South America Under Pressure
Resource-rich South America has long realized that the era of the great export boom is over -- primarily due to China’s ongoing economic crisis. Growth rates today are significantly below the levels of the early 2000s, averaging only around 2.5 percent. At the same time, unemployment is slowly rising, and public debt is significantly higher -- in Brazil, for example, around 77 percent of GDP. Except for the special case of Argentina, which has pursued a radically market-oriented course, the pressure to act is high everywhere.
New markets must be opened, especially for raw materials and agricultural exports. This is why the Mercosur agreement with the EU is again gaining attractiveness for South American states, provided it can at least partially breach the EU’s high protective barriers.
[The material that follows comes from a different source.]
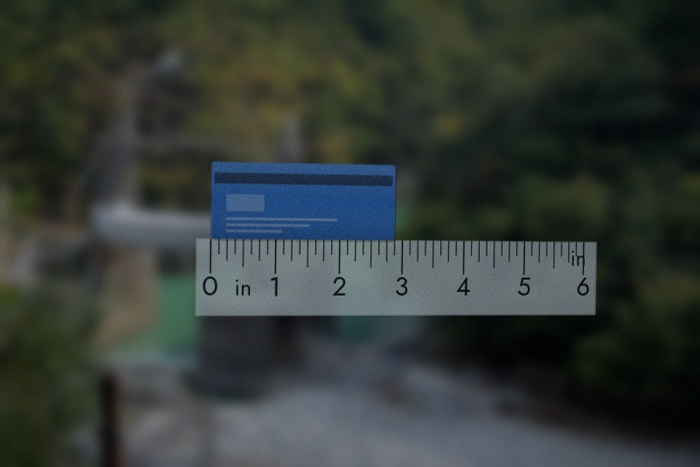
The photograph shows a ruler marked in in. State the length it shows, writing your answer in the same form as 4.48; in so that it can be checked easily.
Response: 2.875; in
The rub from a European perspective is that the politically influential but economically marginal agricultural lobby -- especially in France -- will do everything possible to keep South American competition at bay.
No Consensus Required
The European Commission has split the agreement into two parts before the voting process to pass the trade component more quickly with a qualified majority, bypassing the unanimity requirement in the Council for this section. Signing the commercial part does not require unanimity in the EU Council. For ratification of the trade section, a qualified majority in the Council of Ministers is sufficient -- at least 55 percent of member states representing at least 65 percent of the EU population, which is considered likely. The European Parliament must also approve the trade section by simple majority.
The political part of the agreement, covering human rights, environmental, and social standards, is considered a “mixed agreement” and must be ratified unanimously by all national parliaments. Here, a single member state can block progress.
France’s Agricultural Lobby Will Be Compensated
Besides Polish and Italian interest groups, France remains especially critical. Given domestic political tensions, such as the upcoming vote on social spending, the country risks becoming a brake on the Mercosur agreement. It is conceivable that France will use every lobbying tool in the Euro Council before voting on the second part, which covers human rights and environmental standards, to slow down ratification.
While German Chancellor Friedrich Merz expressed satisfaction with the negotiation result in a post on X, France remains critical but is open to the protective mechanisms proposed by the European Commission. Trade Minister Laurent Saint-Martin described the agricultural protection clause as “a step in the right direction” and announced a thorough review. Previously, the government had criticized the agreement as “unacceptable,” mainly due to cheap beef imports from the Mercosur region.
Meanwhile, the European Commission is attempting to mitigate concerns through temporary import restrictions and a €6.3 billion crisis fund for farmers -- the approval of the opposition is once again essentially bought with taxpayers’ money, and enthusiasm for free markets remains minimal. President Macron expressed substantive concerns but refrained from outright opposition to a procedure that allows ratification without unanimity. Agricultural organizations continue their protests, while the farmers’ association FNSEA is increasingly integrated into government policy and less insistent on import protection.
Pressure from Washington
If an agreement is eventually reached between Mercosur and the EU, much of the credit goes to pressure from Washington. Donald Trump, above all, put massive pressure on European exporters through his tariff regime, forcing the opening of new markets.
If Mercosur states largely accept European climate and social rules and EU institutions pass the agreement, the European Commission under President Ursula von der Leyen would achieve a first victory after the debacle with the U.S. Final negotiations in Brussels are expected later this year.